Segment Start: Record extracts

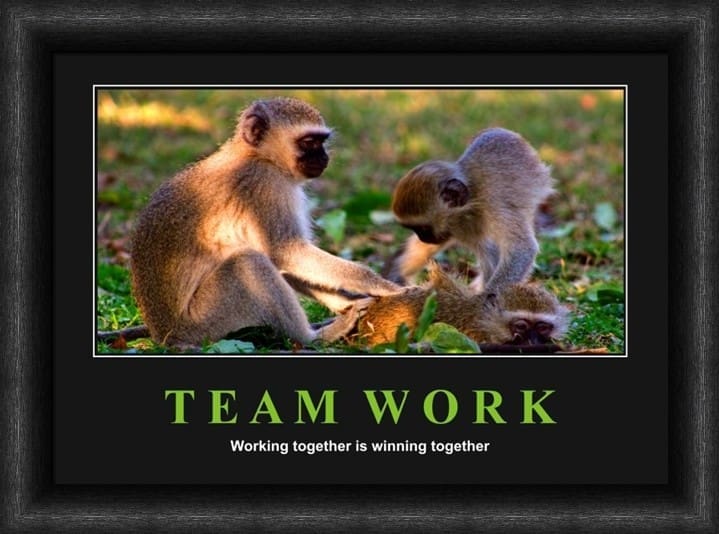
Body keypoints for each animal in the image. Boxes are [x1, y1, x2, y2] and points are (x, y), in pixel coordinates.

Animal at [130, 97, 402, 350]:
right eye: (309, 142)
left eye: (322, 142)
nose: (324, 157)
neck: (258, 155)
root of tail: (166, 336)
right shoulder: (267, 185)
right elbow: (286, 252)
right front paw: (384, 285)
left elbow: (285, 261)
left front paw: (348, 302)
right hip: (203, 322)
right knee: (248, 262)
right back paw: (312, 337)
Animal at [386, 127, 554, 295]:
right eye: (415, 230)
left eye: (423, 229)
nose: (423, 238)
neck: (472, 199)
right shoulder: (457, 229)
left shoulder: (495, 208)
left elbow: (522, 249)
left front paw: (485, 298)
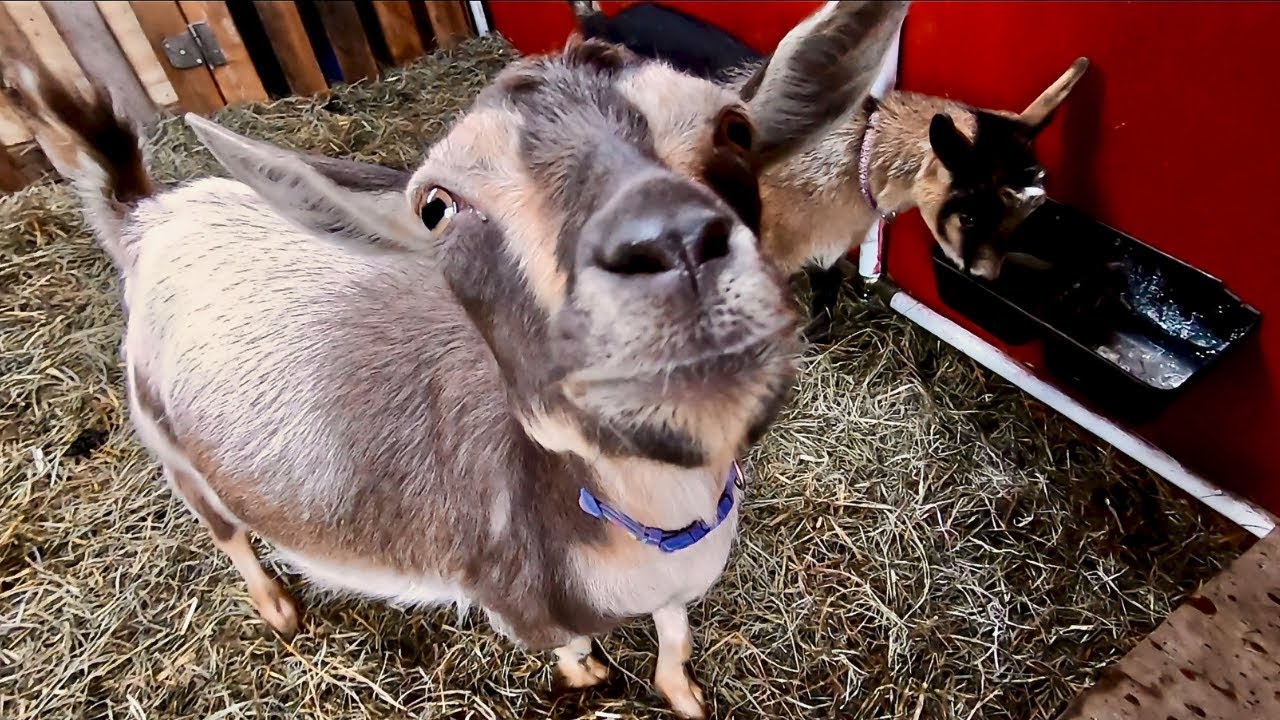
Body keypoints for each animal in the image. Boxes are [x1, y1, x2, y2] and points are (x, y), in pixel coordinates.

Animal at [2, 2, 906, 716]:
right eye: (437, 206)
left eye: (734, 128)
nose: (670, 244)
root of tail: (146, 216)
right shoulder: (513, 598)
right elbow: (567, 647)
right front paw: (588, 676)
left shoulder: (679, 584)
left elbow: (677, 645)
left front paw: (684, 698)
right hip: (168, 441)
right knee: (225, 529)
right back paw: (277, 608)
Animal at [574, 2, 1088, 338]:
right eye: (969, 213)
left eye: (1030, 212)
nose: (986, 273)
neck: (851, 154)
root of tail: (599, 20)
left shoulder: (828, 245)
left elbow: (827, 291)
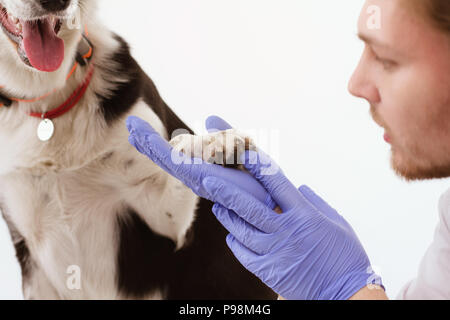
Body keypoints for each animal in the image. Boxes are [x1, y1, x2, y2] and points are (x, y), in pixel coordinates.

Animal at [0, 0, 278, 300]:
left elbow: (177, 169)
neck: (48, 104)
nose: (57, 3)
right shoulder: (31, 252)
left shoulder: (168, 222)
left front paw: (212, 144)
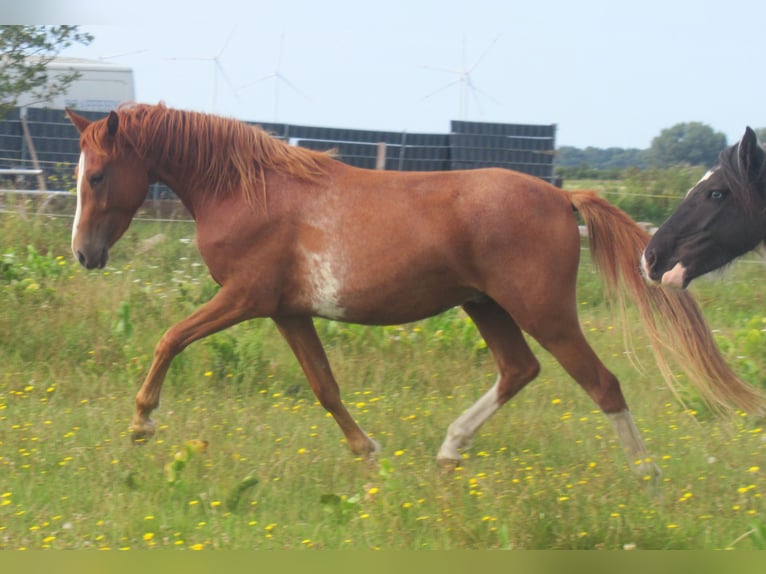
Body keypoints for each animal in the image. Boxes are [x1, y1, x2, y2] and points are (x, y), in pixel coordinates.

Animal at [67, 106, 766, 484]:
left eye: (97, 175)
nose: (84, 255)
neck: (249, 191)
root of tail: (562, 197)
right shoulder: (288, 312)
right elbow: (325, 387)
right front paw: (369, 452)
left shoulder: (245, 298)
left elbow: (169, 338)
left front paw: (141, 423)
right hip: (486, 307)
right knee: (519, 370)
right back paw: (449, 451)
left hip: (543, 312)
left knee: (602, 384)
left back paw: (648, 480)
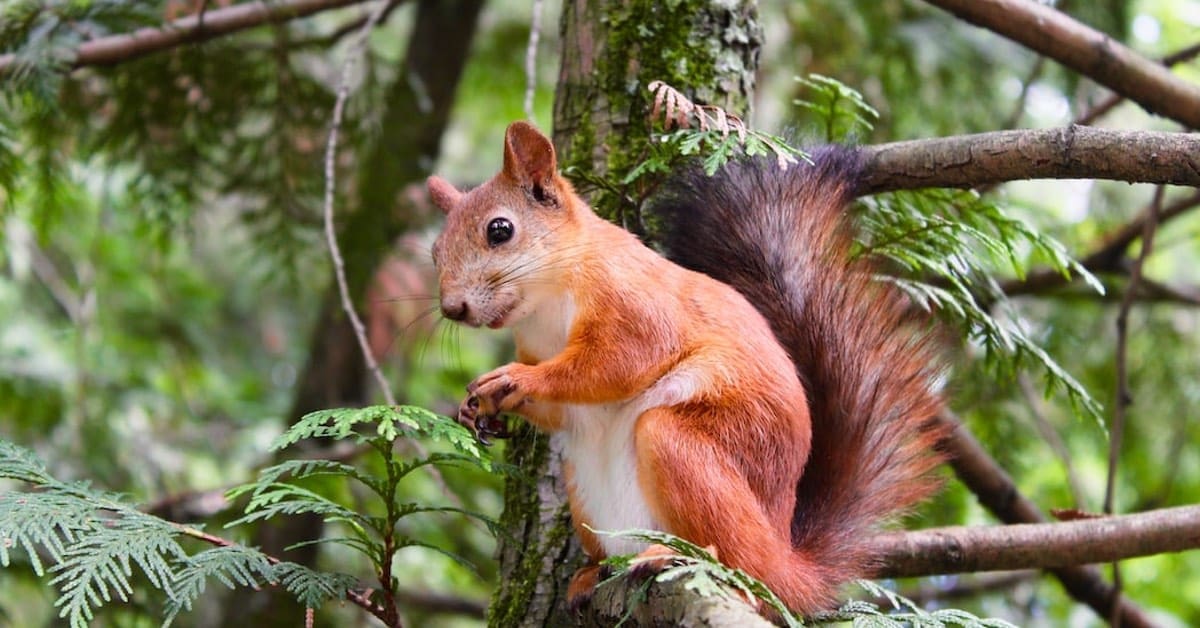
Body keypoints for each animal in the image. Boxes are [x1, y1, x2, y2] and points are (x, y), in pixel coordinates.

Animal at [426, 121, 948, 615]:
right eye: (434, 251)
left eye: (500, 230)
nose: (452, 309)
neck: (547, 303)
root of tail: (787, 562)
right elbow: (562, 410)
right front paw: (479, 409)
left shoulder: (635, 304)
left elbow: (615, 364)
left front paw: (516, 379)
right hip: (584, 490)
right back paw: (592, 573)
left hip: (688, 447)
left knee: (739, 560)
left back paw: (679, 556)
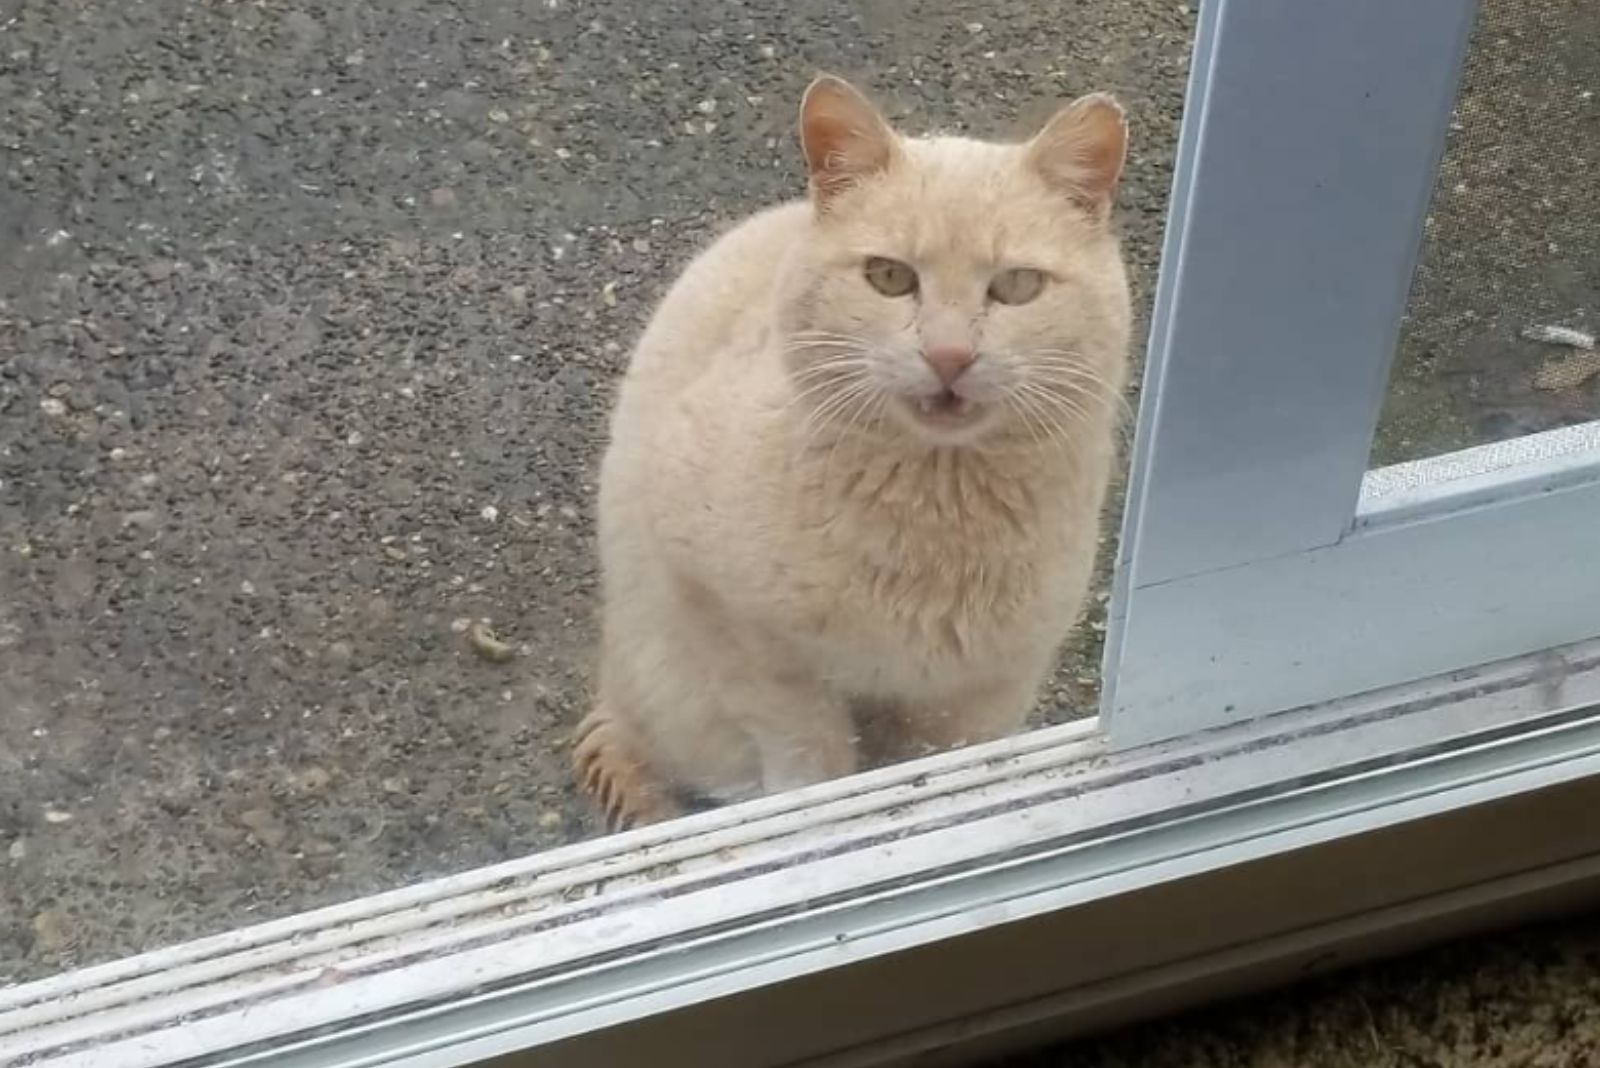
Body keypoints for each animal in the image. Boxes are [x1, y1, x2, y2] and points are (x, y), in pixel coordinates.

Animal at [569, 75, 1132, 831]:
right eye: (889, 277)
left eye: (1017, 286)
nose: (949, 355)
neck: (936, 521)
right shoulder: (736, 626)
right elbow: (809, 759)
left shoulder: (987, 691)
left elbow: (943, 772)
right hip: (675, 698)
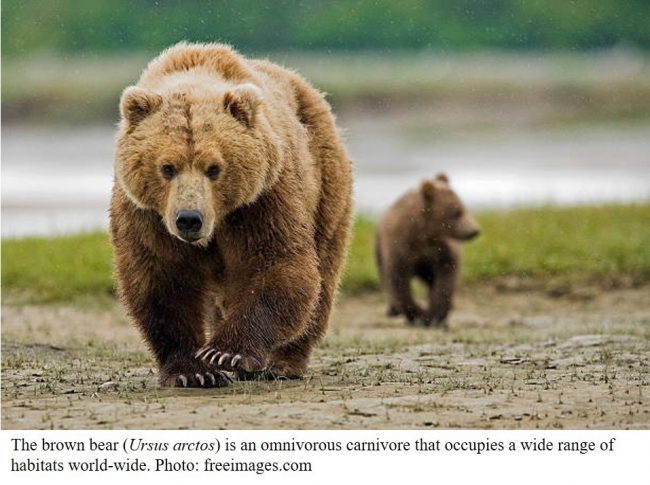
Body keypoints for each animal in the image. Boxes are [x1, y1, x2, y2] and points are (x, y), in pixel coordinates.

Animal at [110, 42, 353, 387]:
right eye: (167, 167)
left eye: (214, 168)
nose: (189, 218)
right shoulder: (147, 216)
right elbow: (161, 278)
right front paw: (192, 370)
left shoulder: (261, 199)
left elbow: (276, 263)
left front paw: (226, 353)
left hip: (324, 182)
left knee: (323, 273)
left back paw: (283, 363)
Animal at [375, 173, 480, 328]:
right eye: (457, 212)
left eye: (464, 207)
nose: (475, 230)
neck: (426, 234)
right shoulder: (402, 247)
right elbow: (399, 280)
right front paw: (419, 315)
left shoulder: (441, 251)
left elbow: (445, 280)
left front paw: (435, 315)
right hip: (379, 246)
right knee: (384, 276)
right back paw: (393, 310)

Segment End: Record extracts

### What you will do
Determine the number of lines in the data that contain "tail" as a word or string, and state only that number.

### Output for this exercise
5